The paper tackles the problem of image classification under affine and non-affine deformations by introducing normalized versions of the Radon cumulative distribution transform (R-CDT), specifically max-normalized and mean-normalized variants, which provably ensure linear separability and robustness against local deformations and impulsive noise, with numerical experiments demonstrating their effectiveness.

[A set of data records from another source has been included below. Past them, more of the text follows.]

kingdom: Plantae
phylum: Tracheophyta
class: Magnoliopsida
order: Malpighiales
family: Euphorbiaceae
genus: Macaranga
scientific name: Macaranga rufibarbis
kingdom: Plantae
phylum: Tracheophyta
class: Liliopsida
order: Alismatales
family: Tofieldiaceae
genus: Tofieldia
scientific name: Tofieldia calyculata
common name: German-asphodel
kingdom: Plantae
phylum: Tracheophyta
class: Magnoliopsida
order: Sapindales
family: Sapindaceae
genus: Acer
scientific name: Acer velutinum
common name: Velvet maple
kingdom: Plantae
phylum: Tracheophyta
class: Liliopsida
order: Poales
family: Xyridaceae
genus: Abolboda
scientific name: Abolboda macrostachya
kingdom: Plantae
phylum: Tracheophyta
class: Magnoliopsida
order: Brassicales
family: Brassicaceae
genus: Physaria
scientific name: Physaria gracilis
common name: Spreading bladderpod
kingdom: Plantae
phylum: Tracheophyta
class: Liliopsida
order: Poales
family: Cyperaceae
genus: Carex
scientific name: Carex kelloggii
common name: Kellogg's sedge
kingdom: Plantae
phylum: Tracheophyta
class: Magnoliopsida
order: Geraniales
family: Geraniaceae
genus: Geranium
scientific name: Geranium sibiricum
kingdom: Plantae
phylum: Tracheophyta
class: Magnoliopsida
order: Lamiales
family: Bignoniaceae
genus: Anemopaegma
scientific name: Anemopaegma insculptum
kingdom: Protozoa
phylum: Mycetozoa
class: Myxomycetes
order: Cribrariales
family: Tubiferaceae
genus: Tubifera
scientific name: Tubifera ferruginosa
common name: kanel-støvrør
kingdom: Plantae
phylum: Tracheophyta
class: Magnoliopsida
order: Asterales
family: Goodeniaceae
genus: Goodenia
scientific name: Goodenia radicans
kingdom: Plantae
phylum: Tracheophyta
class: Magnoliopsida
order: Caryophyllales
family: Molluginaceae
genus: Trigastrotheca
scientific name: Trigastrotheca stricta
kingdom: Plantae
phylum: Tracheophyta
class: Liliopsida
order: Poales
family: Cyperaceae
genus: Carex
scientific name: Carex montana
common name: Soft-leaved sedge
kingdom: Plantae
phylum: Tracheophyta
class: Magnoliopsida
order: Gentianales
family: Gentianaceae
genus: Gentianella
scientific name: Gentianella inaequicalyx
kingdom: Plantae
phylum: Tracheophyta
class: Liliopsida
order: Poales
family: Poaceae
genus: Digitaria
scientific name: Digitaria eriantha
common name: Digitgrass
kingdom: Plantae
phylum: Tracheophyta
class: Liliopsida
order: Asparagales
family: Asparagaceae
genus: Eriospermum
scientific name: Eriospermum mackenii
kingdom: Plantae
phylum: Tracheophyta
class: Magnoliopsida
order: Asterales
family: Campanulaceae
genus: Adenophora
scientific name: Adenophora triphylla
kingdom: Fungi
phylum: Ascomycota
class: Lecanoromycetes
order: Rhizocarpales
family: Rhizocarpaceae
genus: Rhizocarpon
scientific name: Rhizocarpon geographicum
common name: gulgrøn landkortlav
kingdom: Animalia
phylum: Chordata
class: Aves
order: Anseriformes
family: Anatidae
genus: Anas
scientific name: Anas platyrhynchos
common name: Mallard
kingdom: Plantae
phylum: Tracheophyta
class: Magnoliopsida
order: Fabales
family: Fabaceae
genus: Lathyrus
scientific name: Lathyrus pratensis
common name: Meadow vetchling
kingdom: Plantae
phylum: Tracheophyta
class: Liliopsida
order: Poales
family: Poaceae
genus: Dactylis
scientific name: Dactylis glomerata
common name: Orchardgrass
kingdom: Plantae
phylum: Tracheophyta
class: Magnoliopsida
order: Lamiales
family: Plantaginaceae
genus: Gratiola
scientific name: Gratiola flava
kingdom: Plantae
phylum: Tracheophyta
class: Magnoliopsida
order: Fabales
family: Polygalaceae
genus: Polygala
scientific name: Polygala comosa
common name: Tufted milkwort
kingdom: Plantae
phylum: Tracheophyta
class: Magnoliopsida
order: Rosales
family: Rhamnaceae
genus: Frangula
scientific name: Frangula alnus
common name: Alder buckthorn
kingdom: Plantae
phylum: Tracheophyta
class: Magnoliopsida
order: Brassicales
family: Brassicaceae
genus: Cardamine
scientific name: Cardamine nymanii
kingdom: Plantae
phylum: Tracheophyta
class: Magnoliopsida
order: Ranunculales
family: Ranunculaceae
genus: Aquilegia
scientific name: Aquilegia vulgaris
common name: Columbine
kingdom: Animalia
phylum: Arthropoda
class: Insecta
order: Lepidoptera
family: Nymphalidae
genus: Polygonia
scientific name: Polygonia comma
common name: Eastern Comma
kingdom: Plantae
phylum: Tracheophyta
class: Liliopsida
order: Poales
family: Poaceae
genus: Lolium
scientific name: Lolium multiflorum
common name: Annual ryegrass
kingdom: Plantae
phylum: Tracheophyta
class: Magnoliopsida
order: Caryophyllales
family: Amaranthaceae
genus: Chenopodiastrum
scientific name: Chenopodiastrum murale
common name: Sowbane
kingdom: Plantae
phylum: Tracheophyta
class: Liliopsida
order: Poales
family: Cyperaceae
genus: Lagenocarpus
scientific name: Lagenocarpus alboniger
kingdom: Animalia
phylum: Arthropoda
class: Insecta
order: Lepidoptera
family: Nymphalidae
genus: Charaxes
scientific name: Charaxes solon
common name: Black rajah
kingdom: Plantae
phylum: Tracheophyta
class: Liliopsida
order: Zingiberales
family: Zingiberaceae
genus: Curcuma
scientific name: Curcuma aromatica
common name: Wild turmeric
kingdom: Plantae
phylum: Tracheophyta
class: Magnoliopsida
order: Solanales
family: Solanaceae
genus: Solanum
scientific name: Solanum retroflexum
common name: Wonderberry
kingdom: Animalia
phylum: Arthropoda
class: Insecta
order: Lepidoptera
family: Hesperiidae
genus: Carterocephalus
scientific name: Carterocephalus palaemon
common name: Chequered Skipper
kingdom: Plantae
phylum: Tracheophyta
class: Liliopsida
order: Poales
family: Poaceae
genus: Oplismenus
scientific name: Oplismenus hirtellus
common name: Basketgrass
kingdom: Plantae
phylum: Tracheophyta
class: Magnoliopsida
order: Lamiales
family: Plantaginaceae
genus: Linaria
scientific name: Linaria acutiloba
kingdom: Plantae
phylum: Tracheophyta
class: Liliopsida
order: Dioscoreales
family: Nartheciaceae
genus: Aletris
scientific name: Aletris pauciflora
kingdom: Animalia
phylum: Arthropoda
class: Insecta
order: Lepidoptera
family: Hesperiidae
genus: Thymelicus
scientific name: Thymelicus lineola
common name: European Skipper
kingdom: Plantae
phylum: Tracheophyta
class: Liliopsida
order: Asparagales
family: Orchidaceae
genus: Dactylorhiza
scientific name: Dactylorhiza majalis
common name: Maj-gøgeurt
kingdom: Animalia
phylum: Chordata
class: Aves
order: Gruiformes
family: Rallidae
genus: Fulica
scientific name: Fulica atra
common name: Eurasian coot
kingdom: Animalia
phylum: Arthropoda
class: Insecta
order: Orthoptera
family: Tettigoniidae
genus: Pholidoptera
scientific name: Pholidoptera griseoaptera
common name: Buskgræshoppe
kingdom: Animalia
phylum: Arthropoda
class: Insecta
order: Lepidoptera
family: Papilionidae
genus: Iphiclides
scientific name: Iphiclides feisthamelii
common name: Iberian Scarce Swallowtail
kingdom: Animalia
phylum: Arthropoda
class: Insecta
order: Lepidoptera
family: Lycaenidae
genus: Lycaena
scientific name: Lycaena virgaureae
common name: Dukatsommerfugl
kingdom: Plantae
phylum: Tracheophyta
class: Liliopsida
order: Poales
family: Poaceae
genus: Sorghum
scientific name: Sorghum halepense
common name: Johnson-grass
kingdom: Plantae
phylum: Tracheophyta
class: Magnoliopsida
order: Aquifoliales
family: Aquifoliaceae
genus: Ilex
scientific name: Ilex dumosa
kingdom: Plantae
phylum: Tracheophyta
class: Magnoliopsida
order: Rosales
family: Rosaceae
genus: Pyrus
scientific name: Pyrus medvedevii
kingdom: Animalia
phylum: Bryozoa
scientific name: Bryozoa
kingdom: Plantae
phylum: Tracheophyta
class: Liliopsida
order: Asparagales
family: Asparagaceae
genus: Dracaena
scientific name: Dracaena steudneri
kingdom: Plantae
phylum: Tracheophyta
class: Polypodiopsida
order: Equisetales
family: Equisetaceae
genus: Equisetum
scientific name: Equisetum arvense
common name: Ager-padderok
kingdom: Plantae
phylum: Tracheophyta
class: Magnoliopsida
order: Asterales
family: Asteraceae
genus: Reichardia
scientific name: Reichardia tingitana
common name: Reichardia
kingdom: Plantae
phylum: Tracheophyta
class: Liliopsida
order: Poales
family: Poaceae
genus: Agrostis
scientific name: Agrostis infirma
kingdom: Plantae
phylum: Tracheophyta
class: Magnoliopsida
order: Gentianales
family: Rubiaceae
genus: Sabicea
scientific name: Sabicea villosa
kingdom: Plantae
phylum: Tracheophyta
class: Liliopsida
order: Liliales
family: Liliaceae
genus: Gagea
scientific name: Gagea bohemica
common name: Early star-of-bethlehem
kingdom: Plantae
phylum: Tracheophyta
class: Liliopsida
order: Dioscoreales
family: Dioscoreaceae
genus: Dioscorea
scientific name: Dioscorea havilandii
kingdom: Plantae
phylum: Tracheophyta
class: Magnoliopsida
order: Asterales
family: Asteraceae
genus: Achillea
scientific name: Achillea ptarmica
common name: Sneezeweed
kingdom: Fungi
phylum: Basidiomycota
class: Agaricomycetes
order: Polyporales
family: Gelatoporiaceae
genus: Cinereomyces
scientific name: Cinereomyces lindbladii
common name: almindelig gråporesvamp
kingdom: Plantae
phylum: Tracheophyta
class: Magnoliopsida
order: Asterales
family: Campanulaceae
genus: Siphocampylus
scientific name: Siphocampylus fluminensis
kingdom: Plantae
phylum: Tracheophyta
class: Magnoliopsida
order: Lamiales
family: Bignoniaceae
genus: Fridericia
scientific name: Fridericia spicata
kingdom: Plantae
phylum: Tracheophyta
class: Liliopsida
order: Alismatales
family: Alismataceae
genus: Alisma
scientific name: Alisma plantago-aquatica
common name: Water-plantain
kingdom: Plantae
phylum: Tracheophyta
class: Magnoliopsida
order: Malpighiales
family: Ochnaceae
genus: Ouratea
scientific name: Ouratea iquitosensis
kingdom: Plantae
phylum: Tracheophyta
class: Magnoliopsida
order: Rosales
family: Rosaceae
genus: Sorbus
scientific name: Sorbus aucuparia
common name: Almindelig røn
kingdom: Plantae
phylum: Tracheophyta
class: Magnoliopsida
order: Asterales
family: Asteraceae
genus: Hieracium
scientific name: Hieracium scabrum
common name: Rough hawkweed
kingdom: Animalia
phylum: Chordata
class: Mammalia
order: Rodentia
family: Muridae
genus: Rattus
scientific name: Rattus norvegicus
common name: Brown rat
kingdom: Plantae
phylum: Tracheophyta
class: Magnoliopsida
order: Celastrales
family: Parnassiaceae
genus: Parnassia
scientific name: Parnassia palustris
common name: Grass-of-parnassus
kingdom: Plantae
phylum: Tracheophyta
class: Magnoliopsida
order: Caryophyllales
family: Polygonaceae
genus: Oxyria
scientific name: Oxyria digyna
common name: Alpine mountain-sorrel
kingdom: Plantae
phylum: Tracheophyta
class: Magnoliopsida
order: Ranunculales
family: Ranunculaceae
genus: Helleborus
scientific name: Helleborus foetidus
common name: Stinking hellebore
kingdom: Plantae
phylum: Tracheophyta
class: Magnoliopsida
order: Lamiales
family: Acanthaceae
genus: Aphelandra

The Radon cumulative distribution transform (R-CDT), is an easy-to-compute feature extractor that facilitates image classification tasks especially in the small data regime. It is closely related to the sliced Wasserstein distance and provably guaranties the linear separability of image classes that emerge from translations or scalings. In many real-world applications, like the recognition of watermarks in filigranology, however, the data is subject to general affine transformations originating from the measurement process. To overcome this issue, we recently introduced the so-called max-normalized R-CDT that only requires elementary operations and guaranties the separability under arbitrary affine transformations. The aim of this paper is to continue our study of the max-normalized R-CDT especially with respect to its robustness against non-affine image deformations. Our sensitivity analysis shows that its separability properties are stable provided the Wasserstein-infinity distance between the samples can be controlled. Since the Wasserstein-infinity distance only allows small local image deformations, we moreover introduce a mean-normalized version of the R-CDT. In this case, robustness relates to the Wasserstein-2 distance and also covers image deformations caused by impulsive noise for instance. Our theoretical results are supported by numerical experiments showing the effectiveness of our novel feature extractors as well as their robustness against local non-affine deformations and impulsive noise.